##### MATERIAL PROVIDED #####
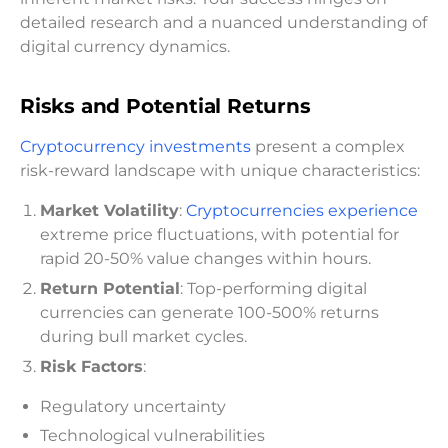
detailed research and a nuanced understanding of
digital currency dynamics.
Risks and Potential Returns
Cryptocurrency investments
present a complex
risk-reward landscape with unique characteristics:
Market Volatility
:
Cryptocurrencies experience
extreme price fluctuations, with potential for
rapid 20-50% value changes within hours.
Return Potential
: Top-performing digital
currencies can generate 100-500% returns
during bull market cycles.
Risk Factors
:
Regulatory uncertainty
Technological vulnerabilities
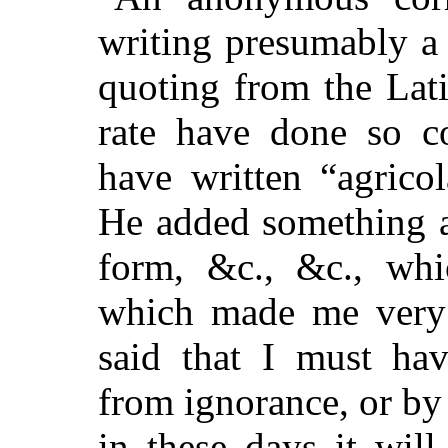
writing presumably a 
quoting from the Lat
rate have done so co
have written “agricol
He added something a
form, &c., &c., whi
which made me very 
said that I must ha
from ignorance, or by 
in these days it wil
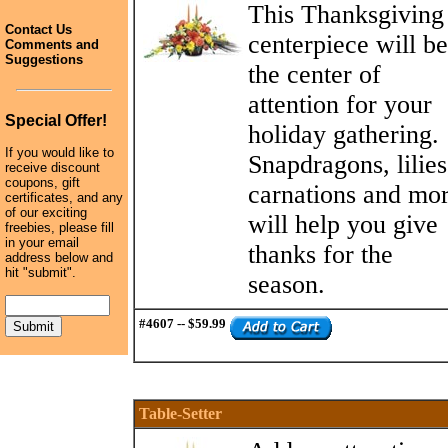
This Thanksgiving
Contact Us
centerpiece will be
Comments and
Suggestions
the center of
attention for your
Special Offer!
holiday gathering.
If you would like to
Snapdragons, lilies
receive discount
coupons, gift
carnations and mo
certificates, and any
of our exciting
will help you give
freebies, please fill
in your email
thanks for the
address below and
hit "submit".
season.
#4607 -- $59.99
Table-Setter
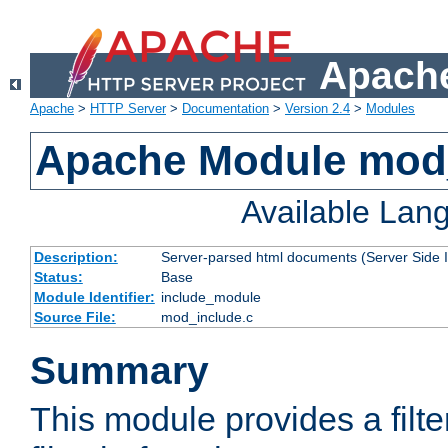
Apache
Apache
>
HTTP Server
>
Documentation
>
Version 2.4
>
Modules
Apache Module mod
Available Lan
Description:
Server-parsed html documents (Server Side 
Status:
Base
Module Identifier:
include_module
Source File:
mod_include.c
Summary
This module provides a filte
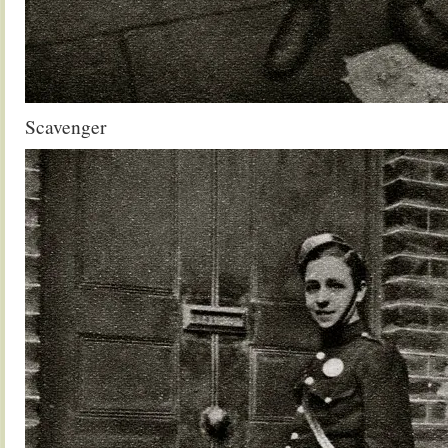
Scavenger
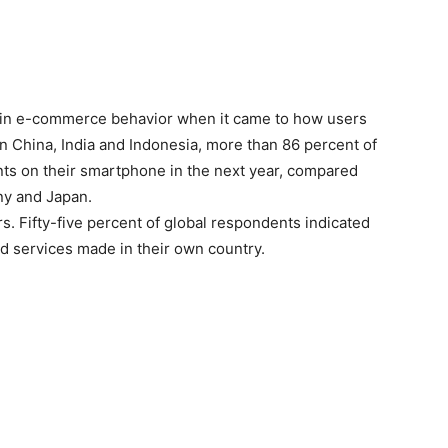
s in e-commerce behavior when it came to how users
n China, India and Indonesia, more than 86 percent of
s on their smartphone in the next year, compared
ny and Japan.
ers. Fifty-five percent of global respondents indicated
d services made in their own country.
#####
WHAT YOU HAVE TO DO:
From the first record to the last, transcribe everything exactly but drop the pictures.

ANSWER TO THE PROBLEM:
detailed research and a nuanced understanding of
digital currency dynamics.
Risks and Potential Returns
Cryptocurrency investments
present a complex
risk-reward landscape with unique characteristics:
Market Volatility
:
Cryptocurrencies experience
extreme price fluctuations, with potential for
rapid 20-50% value changes within hours.
Return Potential
: Top-performing digital
currencies can generate 100-500% returns
during bull market cycles.
Risk Factors
:
Regulatory uncertainty
Technological vulnerabilities
writing presumably a 
quoting from the Lat
rate have done so co
have written “agricol
He added something a
form, &c., &c., whi
which made me very 
said that I must ha
from ignorance, or by 
in these days it wil
This Thanksgiving
Contact Us
centerpiece will be
Comments and
Suggestions
the center of
attention for your
Special Offer!
holiday gathering.
If you would like to
Snapdragons, lilies
receive discount
coupons, gift
carnations and mo
certificates, and any
of our exciting
will help you give
freebies, please fill
in your email
thanks for the
address below and
hit "submit".
season.
#4607 -- $59.99
Table-Setter
Apache
Apache
>
HTTP Server
>
Documentation
>
Version 2.4
>
Modules
Apache Module mod
Available Lan
Description:
Server-parsed html documents (Server Side 
Status:
Base
Module Identifier:
include_module
Source File:
mod_include.c
Summary
This module provides a filte
Scavenger
s in e-commerce behavior when it came to how users
n China, India and Indonesia, more than 86 percent of
s on their smartphone in the next year, compared
ny and Japan.
ers. Fifty-five percent of global respondents indicated
d services made in their own country.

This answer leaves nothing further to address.